### SUPPLIED MATERIAL
===============
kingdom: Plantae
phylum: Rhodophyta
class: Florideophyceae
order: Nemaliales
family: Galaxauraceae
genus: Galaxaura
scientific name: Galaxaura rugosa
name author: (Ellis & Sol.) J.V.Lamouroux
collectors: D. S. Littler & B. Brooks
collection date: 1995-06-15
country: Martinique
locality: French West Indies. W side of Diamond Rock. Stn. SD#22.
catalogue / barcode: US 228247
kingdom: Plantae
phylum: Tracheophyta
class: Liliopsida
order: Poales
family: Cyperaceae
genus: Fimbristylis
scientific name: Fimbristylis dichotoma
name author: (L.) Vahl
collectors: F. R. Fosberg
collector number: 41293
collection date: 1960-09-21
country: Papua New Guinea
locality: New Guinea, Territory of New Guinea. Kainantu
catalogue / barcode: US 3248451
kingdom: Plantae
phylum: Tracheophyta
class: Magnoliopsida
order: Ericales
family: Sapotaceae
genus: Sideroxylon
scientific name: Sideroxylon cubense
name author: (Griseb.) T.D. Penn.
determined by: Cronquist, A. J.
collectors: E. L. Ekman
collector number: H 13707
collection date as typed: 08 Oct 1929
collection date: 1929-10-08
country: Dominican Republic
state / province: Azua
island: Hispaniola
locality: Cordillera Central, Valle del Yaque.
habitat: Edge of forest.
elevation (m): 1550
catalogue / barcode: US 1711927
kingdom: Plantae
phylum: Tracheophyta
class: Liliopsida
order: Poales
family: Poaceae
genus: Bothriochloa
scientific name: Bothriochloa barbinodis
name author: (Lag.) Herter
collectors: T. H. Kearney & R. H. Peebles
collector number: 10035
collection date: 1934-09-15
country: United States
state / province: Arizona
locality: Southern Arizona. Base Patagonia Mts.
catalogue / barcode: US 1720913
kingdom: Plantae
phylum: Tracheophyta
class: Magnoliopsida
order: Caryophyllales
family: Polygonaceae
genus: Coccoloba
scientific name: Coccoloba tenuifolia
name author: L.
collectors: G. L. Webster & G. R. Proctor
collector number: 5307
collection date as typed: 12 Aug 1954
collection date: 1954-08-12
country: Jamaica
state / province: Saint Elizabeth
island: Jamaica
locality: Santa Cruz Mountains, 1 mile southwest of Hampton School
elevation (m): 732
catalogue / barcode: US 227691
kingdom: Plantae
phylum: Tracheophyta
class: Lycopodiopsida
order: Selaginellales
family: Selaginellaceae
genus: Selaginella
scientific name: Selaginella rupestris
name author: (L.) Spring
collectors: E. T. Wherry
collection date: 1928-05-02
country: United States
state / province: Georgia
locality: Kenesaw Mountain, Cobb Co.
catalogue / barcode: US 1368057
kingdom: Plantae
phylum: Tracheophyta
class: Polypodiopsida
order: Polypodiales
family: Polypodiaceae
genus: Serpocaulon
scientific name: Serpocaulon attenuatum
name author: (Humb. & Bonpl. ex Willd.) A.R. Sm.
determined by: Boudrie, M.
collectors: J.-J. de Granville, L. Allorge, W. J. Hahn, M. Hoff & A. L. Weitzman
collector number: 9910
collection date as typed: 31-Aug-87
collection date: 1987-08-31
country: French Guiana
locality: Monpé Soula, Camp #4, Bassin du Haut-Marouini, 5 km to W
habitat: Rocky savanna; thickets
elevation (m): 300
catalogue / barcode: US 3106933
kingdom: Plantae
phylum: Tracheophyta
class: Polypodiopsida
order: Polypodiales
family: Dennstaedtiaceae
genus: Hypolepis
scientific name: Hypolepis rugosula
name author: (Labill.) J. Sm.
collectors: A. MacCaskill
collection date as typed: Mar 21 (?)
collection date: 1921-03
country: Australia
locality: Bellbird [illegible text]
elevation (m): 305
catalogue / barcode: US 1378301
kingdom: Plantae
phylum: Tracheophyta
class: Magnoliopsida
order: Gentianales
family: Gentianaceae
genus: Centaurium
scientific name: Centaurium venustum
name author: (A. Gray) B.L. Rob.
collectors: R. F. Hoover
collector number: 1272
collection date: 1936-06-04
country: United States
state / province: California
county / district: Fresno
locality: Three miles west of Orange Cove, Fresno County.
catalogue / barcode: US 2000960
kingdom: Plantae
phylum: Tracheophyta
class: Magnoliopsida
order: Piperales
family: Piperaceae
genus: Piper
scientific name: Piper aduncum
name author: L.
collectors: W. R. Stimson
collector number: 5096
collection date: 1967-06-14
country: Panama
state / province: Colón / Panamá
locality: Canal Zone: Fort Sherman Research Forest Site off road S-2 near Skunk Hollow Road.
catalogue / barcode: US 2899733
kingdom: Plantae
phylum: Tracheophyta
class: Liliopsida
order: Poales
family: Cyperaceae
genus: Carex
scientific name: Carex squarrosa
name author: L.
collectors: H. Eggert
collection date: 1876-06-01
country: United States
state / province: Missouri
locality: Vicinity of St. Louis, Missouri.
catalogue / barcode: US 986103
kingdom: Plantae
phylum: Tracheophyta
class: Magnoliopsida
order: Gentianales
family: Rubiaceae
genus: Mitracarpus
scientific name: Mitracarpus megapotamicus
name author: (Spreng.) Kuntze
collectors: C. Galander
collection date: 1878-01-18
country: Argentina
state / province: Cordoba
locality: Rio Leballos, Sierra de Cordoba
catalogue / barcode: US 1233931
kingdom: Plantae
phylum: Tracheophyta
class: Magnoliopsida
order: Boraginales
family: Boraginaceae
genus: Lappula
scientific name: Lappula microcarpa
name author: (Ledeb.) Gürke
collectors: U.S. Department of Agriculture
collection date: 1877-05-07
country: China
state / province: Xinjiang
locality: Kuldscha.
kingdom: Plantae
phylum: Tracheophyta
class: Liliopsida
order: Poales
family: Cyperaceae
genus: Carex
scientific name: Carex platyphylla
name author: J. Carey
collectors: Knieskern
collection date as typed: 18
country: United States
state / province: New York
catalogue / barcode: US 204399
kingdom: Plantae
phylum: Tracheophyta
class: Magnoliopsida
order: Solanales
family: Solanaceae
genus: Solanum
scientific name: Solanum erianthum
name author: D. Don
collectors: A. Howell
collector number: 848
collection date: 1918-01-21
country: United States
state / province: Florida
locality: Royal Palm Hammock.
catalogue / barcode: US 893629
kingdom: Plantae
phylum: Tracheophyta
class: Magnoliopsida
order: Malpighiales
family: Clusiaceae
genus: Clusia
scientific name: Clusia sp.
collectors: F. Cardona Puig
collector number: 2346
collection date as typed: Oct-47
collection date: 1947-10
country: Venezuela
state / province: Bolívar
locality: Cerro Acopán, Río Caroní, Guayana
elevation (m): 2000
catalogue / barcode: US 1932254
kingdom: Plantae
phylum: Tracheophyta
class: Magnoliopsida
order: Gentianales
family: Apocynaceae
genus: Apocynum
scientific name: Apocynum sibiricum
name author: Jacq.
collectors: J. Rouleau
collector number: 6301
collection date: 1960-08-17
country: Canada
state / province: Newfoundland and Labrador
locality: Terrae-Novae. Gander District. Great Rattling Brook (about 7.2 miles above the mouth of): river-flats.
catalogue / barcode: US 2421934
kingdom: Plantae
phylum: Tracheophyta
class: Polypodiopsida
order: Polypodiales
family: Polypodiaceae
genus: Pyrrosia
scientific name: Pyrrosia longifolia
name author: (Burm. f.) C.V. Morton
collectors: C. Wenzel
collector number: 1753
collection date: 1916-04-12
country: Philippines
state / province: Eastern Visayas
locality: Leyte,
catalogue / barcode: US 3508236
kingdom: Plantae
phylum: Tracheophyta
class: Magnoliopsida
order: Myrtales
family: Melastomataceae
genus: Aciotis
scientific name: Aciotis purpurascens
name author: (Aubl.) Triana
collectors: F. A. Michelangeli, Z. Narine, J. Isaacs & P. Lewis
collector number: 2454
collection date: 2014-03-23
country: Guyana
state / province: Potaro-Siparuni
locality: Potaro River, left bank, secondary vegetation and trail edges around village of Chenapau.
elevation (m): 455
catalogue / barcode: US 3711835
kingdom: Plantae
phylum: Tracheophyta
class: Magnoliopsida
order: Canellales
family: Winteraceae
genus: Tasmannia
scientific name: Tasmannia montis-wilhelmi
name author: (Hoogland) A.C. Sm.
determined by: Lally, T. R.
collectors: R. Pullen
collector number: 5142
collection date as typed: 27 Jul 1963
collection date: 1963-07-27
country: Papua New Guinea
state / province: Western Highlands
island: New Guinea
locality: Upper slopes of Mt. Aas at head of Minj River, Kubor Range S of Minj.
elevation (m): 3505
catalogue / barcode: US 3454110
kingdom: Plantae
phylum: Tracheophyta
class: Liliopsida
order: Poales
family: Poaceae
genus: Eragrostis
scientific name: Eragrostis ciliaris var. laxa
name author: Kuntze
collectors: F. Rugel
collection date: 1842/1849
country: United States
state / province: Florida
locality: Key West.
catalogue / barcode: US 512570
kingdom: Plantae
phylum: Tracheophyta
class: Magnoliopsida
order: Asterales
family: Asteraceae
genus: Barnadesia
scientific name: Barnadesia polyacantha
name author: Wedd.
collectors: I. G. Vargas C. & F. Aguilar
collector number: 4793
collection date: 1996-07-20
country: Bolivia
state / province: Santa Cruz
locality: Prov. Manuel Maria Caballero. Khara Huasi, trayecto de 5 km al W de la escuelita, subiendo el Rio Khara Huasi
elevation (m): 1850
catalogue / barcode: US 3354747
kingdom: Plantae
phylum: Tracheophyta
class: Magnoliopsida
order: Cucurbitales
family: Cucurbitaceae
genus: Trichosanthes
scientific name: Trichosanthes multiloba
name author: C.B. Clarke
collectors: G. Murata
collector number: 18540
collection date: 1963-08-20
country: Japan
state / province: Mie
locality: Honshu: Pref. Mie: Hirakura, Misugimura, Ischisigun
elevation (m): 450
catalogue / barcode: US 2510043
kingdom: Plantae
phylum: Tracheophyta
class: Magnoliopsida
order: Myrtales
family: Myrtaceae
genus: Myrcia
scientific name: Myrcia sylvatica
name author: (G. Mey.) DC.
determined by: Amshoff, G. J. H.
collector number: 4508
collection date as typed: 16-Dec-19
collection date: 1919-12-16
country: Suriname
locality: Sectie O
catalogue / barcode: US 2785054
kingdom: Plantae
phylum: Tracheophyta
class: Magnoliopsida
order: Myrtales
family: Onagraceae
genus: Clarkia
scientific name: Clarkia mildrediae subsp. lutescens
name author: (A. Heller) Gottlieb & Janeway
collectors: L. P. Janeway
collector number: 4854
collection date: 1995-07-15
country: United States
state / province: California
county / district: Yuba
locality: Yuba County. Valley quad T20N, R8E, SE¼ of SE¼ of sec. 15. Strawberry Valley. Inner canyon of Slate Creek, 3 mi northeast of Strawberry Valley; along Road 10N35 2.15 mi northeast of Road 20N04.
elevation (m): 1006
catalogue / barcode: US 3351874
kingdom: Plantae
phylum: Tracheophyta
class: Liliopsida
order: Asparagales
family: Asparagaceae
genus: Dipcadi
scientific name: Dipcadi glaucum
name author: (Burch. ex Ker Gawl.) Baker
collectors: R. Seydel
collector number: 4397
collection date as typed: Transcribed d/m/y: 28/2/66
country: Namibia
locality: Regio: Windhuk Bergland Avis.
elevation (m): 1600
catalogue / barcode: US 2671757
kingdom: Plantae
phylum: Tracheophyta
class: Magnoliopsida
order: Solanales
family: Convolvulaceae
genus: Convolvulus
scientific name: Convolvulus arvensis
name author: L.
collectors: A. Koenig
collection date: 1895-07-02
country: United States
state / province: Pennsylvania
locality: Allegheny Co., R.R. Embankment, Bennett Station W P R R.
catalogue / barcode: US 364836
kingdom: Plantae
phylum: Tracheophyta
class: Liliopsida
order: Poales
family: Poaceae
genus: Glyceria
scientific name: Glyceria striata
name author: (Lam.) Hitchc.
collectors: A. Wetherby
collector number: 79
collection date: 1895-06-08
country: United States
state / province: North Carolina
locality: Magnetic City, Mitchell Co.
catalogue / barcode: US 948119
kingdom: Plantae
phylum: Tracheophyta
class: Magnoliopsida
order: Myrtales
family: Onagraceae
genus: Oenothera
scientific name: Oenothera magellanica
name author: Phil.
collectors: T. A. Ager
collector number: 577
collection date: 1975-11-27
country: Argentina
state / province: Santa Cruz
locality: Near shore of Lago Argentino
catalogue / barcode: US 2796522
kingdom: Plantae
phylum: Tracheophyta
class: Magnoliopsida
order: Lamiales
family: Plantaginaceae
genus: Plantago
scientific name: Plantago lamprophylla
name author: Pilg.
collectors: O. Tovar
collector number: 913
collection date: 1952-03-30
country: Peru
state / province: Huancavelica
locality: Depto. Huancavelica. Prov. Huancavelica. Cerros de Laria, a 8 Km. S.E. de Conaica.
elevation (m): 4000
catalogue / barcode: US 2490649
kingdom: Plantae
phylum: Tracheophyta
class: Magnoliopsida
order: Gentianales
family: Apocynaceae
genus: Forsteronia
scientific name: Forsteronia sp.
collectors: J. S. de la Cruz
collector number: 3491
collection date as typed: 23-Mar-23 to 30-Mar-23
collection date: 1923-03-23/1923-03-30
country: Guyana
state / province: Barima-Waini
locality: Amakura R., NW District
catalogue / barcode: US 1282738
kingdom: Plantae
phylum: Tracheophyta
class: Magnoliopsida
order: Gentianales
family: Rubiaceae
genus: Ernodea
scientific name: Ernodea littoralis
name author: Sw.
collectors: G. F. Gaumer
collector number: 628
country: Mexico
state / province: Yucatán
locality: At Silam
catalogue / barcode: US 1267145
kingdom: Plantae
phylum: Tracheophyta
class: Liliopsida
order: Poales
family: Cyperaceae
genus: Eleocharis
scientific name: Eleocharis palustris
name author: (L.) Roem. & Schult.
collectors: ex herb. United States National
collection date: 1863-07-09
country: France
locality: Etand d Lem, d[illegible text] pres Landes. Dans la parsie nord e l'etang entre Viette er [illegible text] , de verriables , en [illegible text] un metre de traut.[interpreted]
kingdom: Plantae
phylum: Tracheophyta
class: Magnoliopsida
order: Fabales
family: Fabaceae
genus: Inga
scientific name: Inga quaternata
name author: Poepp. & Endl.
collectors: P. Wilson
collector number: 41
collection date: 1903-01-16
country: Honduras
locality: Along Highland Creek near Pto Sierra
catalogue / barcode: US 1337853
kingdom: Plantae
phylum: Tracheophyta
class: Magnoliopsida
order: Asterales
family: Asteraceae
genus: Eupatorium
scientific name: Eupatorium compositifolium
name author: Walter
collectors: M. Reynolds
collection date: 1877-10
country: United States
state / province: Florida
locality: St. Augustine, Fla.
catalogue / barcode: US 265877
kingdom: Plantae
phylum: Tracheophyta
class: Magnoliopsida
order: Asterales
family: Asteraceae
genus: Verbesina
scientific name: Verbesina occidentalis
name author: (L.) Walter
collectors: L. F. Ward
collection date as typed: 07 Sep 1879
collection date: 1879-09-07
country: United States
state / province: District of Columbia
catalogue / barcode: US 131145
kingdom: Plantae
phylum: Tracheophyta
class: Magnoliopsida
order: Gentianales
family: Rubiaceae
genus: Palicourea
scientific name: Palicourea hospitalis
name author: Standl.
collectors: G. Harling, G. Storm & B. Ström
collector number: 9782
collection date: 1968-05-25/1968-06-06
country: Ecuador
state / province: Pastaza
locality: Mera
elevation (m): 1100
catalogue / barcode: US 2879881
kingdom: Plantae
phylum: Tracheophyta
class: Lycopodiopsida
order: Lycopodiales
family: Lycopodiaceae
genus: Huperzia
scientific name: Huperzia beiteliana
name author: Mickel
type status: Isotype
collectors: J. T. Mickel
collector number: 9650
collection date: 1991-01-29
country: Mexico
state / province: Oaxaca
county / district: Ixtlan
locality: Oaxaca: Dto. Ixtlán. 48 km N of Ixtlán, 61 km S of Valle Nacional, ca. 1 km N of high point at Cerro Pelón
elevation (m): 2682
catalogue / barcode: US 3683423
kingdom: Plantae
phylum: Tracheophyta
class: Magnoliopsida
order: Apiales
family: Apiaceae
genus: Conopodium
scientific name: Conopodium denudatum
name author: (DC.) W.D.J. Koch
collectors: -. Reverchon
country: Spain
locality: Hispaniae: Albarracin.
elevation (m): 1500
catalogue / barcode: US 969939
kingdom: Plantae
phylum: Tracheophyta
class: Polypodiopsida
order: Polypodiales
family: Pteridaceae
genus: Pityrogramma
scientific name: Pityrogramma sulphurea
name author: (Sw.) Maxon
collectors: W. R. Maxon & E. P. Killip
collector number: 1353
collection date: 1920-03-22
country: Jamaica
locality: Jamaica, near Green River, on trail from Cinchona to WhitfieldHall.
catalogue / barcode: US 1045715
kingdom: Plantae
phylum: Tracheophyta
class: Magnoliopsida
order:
===============
### EXERCISE AIM
Rewrite the records, starting with the line that contains "collectors: P. Wilson" and going on through the line that contains "county / district: Ixtlan", so that "catalogue" becomes "catalog" wherever it appears and nothing else changes.

### REPLY
collectors: P. Wilson
collector number: 41
collection date: 1903-01-16
country: Honduras
locality: Along Highland Creek near Pto Sierra
catalog / barcode: US 1337853
kingdom: Plantae
phylum: Tracheophyta
class: Magnoliopsida
order: Asterales
family: Asteraceae
genus: Eupatorium
scientific name: Eupatorium compositifolium
name author: Walter
collectors: M. Reynolds
collection date: 1877-10
country: United States
state / province: Florida
locality: St. Augustine, Fla.
catalog / barcode: US 265877
kingdom: Plantae
phylum: Tracheophyta
class: Magnoliopsida
order: Asterales
family: Asteraceae
genus: Verbesina
scientific name: Verbesina occidentalis
name author: (L.) Walter
collectors: L. F. Ward
collection date as typed: 07 Sep 1879
collection date: 1879-09-07
country: United States
state / province: District of Columbia
catalog / barcode: US 131145
kingdom: Plantae
phylum: Tracheophyta
class: Magnoliopsida
order: Gentianales
family: Rubiaceae
genus: Palicourea
scientific name: Palicourea hospitalis
name author: Standl.
collectors: G. Harling, G. Storm & B. Ström
collector number: 9782
collection date: 1968-05-25/1968-06-06
country: Ecuador
state / province: Pastaza
locality: Mera
elevation (m): 1100
catalog / barcode: US 2879881
kingdom: Plantae
phylum: Tracheophyta
class: Lycopodiopsida
order: Lycopodiales
family: Lycopodiaceae
genus: Huperzia
scientific name: Huperzia beiteliana
name author: Mickel
type status: Isotype
collectors: J. T. Mickel
collector number: 9650
collection date: 1991-01-29
country: Mexico
state / province: Oaxaca
county / district: Ixtlan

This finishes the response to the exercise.